Instructions to follow: Of all the entries below, retype only the lines from the one with "left knee: (74, 779)" through the one with "right elbow: (419, 140)", exactly as they appear.

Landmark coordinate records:
◇ ◇ ◇ ◇ ◇

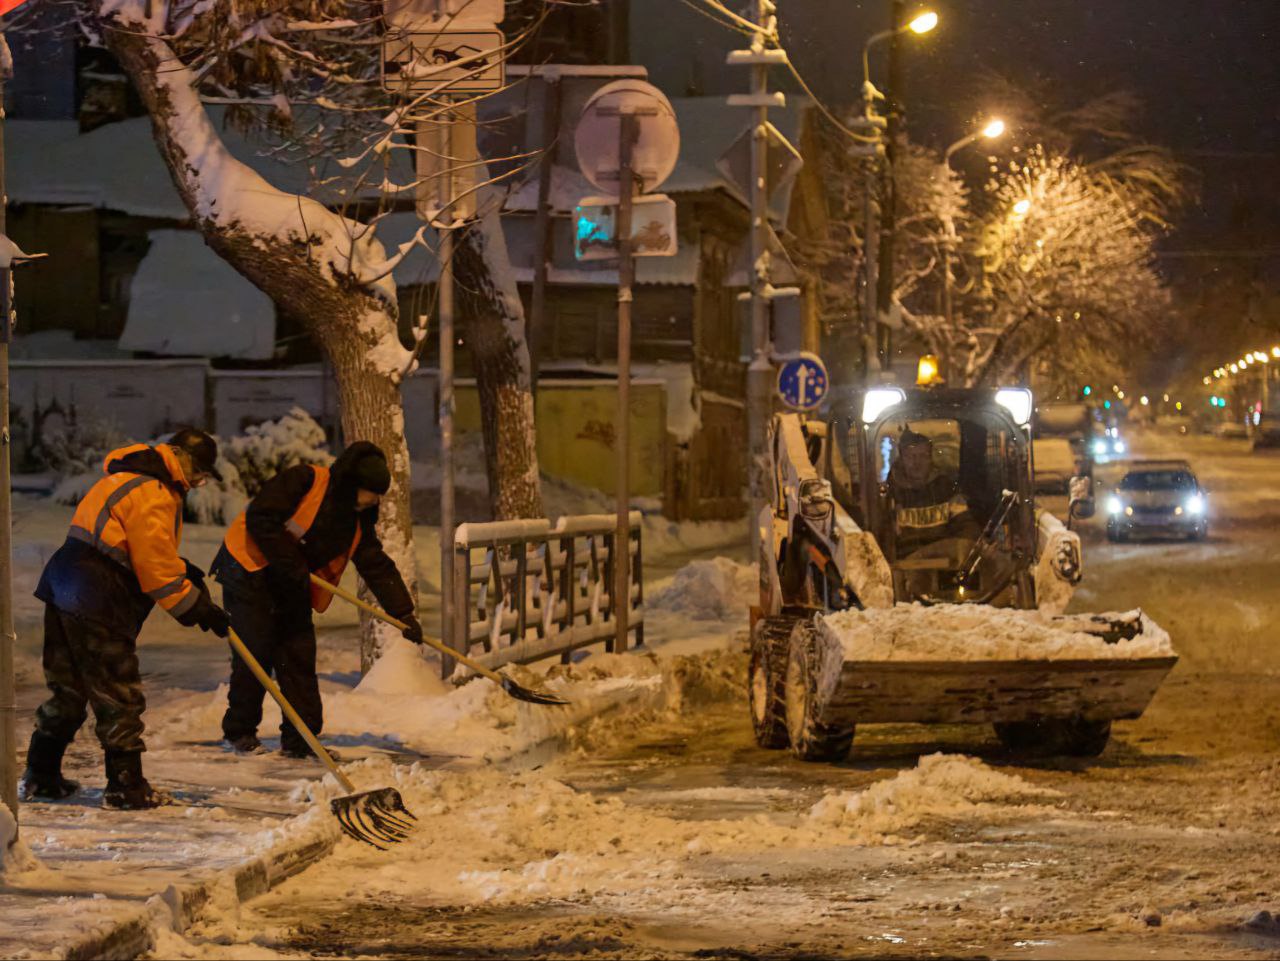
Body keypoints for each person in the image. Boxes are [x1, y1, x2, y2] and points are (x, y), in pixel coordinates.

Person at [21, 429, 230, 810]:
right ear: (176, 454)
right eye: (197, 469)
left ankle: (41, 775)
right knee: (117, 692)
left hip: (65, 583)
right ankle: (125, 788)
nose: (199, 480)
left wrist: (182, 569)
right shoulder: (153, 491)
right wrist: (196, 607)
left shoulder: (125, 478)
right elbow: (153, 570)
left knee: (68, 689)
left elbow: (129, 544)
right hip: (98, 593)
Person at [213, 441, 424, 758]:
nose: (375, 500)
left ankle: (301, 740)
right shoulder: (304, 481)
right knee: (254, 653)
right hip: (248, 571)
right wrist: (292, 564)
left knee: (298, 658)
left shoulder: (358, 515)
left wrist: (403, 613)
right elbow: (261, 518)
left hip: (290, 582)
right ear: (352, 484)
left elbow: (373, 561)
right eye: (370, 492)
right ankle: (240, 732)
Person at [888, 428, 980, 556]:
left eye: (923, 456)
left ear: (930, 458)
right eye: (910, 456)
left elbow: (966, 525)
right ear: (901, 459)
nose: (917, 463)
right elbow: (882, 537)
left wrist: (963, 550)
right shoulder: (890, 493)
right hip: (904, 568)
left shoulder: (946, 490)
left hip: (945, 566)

◇ ◇ ◇ ◇ ◇

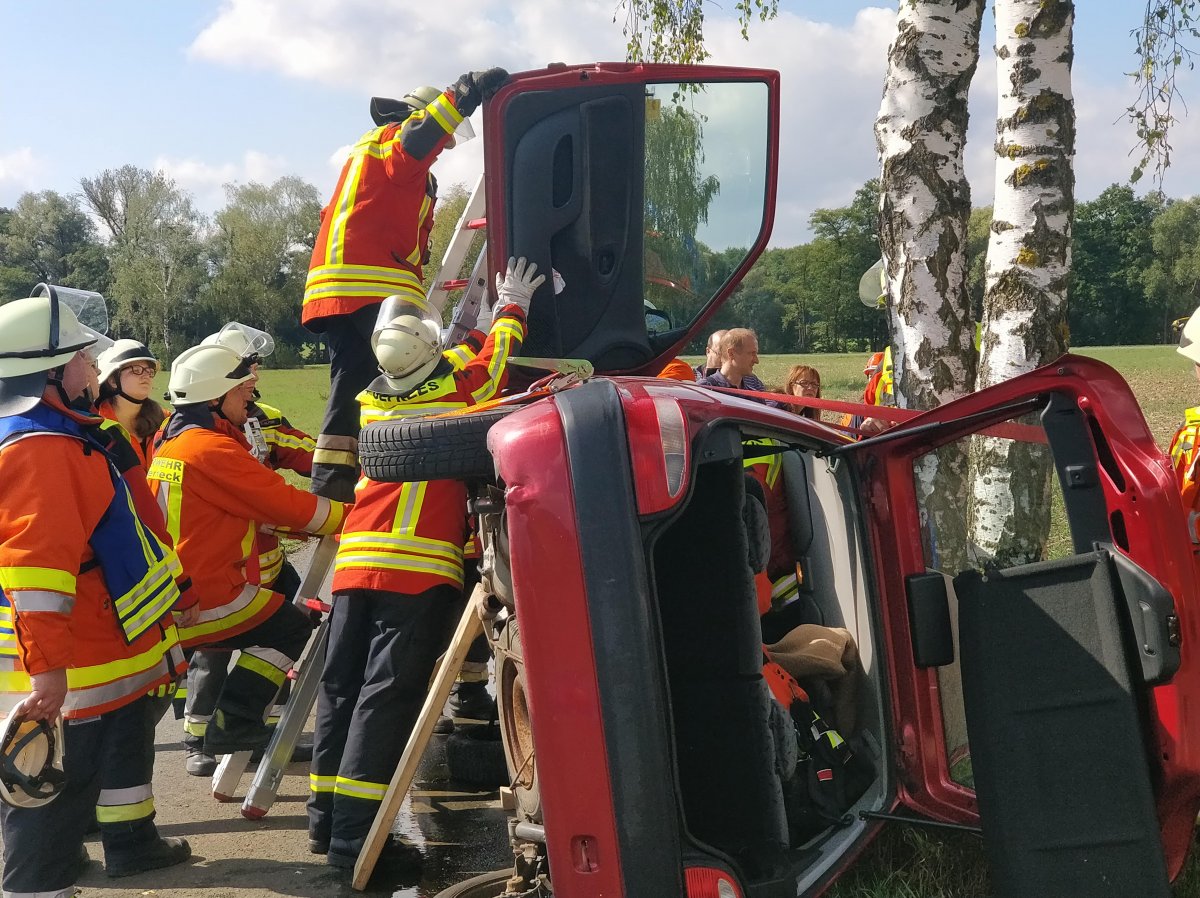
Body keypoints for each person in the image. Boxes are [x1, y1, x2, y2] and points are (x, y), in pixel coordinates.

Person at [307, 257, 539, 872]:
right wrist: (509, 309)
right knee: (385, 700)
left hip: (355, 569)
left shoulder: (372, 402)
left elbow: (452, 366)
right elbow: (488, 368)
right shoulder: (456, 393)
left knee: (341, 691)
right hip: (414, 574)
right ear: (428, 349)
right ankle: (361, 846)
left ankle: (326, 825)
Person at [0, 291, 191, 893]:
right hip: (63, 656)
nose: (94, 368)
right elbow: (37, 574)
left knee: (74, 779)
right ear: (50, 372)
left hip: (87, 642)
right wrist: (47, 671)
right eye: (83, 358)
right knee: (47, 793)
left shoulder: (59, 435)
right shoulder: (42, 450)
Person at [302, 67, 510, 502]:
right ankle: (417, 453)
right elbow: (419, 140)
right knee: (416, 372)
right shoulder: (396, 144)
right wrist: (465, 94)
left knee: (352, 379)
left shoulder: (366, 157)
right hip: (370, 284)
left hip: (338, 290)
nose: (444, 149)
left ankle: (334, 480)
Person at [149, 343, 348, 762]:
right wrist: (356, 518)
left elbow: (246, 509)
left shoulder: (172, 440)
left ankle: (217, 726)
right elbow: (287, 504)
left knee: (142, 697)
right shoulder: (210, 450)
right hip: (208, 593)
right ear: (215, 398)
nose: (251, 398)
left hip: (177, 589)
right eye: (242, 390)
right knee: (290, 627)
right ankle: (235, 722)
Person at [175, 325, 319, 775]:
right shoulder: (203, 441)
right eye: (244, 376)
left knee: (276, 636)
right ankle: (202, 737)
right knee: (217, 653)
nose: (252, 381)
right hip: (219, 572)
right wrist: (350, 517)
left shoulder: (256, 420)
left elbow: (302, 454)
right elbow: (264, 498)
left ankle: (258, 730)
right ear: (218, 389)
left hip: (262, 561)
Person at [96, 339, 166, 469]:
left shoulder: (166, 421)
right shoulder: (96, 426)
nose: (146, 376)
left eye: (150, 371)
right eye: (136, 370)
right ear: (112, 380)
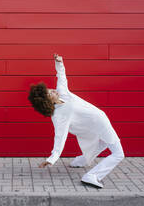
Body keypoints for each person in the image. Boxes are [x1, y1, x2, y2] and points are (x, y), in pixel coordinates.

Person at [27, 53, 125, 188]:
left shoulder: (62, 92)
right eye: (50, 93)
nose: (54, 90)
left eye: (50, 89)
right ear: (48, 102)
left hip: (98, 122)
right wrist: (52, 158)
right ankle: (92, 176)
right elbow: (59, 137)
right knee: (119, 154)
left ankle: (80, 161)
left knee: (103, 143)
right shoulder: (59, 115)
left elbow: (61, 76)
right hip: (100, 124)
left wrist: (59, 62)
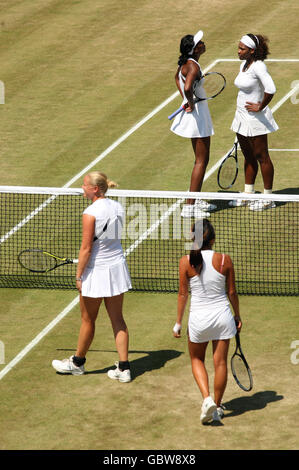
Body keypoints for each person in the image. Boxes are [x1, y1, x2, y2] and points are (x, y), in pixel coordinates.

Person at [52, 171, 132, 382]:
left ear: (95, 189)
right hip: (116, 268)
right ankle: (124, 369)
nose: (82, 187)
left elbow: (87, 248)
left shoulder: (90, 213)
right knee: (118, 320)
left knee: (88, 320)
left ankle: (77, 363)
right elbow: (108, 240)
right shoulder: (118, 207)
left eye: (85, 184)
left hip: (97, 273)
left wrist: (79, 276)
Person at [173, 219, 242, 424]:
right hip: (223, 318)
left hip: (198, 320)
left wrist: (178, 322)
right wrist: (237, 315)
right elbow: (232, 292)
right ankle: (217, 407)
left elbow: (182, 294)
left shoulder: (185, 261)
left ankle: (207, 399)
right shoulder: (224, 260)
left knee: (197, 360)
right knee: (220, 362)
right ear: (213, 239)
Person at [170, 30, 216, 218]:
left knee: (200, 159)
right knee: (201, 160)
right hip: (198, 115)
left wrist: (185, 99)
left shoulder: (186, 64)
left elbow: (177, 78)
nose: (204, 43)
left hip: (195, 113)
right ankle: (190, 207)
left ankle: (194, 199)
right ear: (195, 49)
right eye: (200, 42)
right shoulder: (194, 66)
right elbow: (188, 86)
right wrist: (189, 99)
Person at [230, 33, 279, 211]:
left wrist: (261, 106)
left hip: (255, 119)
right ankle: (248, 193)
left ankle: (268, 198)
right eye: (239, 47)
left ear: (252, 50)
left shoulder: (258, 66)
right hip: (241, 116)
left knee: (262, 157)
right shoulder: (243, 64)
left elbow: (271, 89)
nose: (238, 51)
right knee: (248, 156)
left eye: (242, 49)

◇ ◇ ◇ ◇ ◇

Response to the task:
left knee: (74, 779)
right ear: (50, 372)
left hip: (87, 642)
right wrist: (47, 671)
right eye: (83, 358)
right knee: (47, 793)
left shoulder: (59, 435)
right shoulder: (42, 450)
Person at [302, 67, 510, 502]:
right ankle: (417, 453)
right elbow: (419, 140)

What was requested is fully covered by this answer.